DATASET EXCERPTS:
- - - -

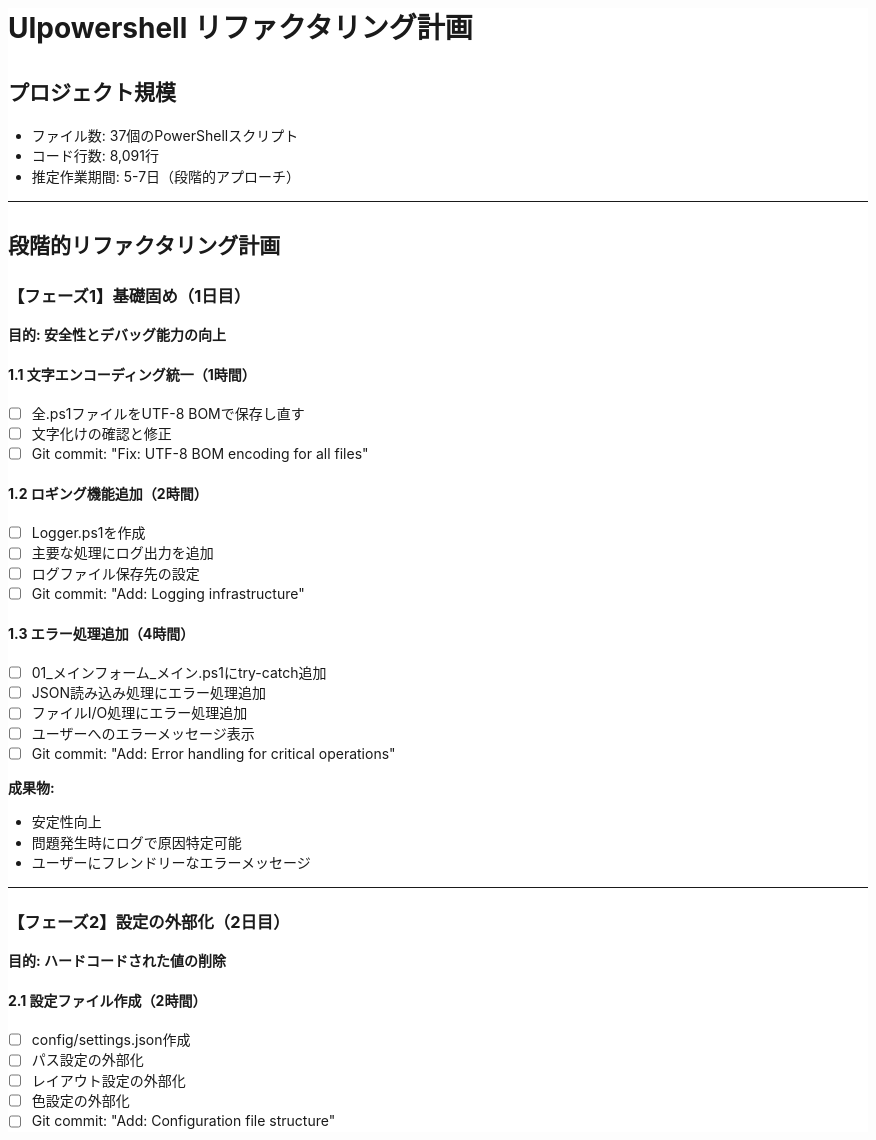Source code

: # UIpowershell リファクタリング計画

## プロジェクト規模
- ファイル数: 37個のPowerShellスクリプト
- コード行数: 8,091行
- 推定作業期間: 5-7日（段階的アプローチ）

---

## 段階的リファクタリング計画

### 【フェーズ1】基礎固め（1日目）
**目的: 安全性とデバッグ能力の向上**

#### 1.1 文字エンコーディング統一（1時間）
- [ ] 全.ps1ファイルをUTF-8 BOMで保存し直す
- [ ] 文字化けの確認と修正
- [ ] Git commit: "Fix: UTF-8 BOM encoding for all files"

#### 1.2 ロギング機能追加（2時間）
- [ ] Logger.ps1を作成
- [ ] 主要な処理にログ出力を追加
- [ ] ログファイル保存先の設定
- [ ] Git commit: "Add: Logging infrastructure"

#### 1.3 エラー処理追加（4時間）
- [ ] 01_メインフォーム_メイン.ps1にtry-catch追加
- [ ] JSON読み込み処理にエラー処理追加
- [ ] ファイルI/O処理にエラー処理追加
- [ ] ユーザーへのエラーメッセージ表示
- [ ] Git commit: "Add: Error handling for critical operations"

**成果物:**
- 安定性向上
- 問題発生時にログで原因特定可能
- ユーザーにフレンドリーなエラーメッセージ

---

### 【フェーズ2】設定の外部化（2日目）
**目的: ハードコードされた値の削除**

#### 2.1 設定ファイル作成（2時間）
- [ ] config/settings.json作成
- [ ] パス設定の外部化
- [ ] レイアウト設定の外部化
- [ ] 色設定の外部化
- [ ] Git commit: "Add: Configuration file structure"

- - - -

REQUIRED WORK:
Everything but the pictures is needed: copy the data above exactly.

TASK OUTPUT:
Source code

: # UIpowershell リファクタリング計画

## プロジェクト規模
- ファイル数: 37個のPowerShellスクリプト
- コード行数: 8,091行
- 推定作業期間: 5-7日（段階的アプローチ）

---

## 段階的リファクタリング計画

### 【フェーズ1】基礎固め（1日目）
**目的: 安全性とデバッグ能力の向上**

#### 1.1 文字エンコーディング統一（1時間）
- [ ] 全.ps1ファイルをUTF-8 BOMで保存し直す
- [ ] 文字化けの確認と修正
- [ ] Git commit: "Fix: UTF-8 BOM encoding for all files"

#### 1.2 ロギング機能追加（2時間）
- [ ] Logger.ps1を作成
- [ ] 主要な処理にログ出力を追加
- [ ] ログファイル保存先の設定
- [ ] Git commit: "Add: Logging infrastructure"

#### 1.3 エラー処理追加（4時間）
- [ ] 01_メインフォーム_メイン.ps1にtry-catch追加
- [ ] JSON読み込み処理にエラー処理追加
- [ ] ファイルI/O処理にエラー処理追加
- [ ] ユーザーへのエラーメッセージ表示
- [ ] Git commit: "Add: Error handling for critical operations"

**成果物:**
- 安定性向上
- 問題発生時にログで原因特定可能
- ユーザーにフレンドリーなエラーメッセージ

---

### 【フェーズ2】設定の外部化（2日目）
**目的: ハードコードされた値の削除**

#### 2.1 設定ファイル作成（2時間）
- [ ] config/settings.json作成
- [ ] パス設定の外部化
- [ ] レイアウト設定の外部化
- [ ] 色設定の外部化
- [ ] Git commit: "Add: Configuration file structure"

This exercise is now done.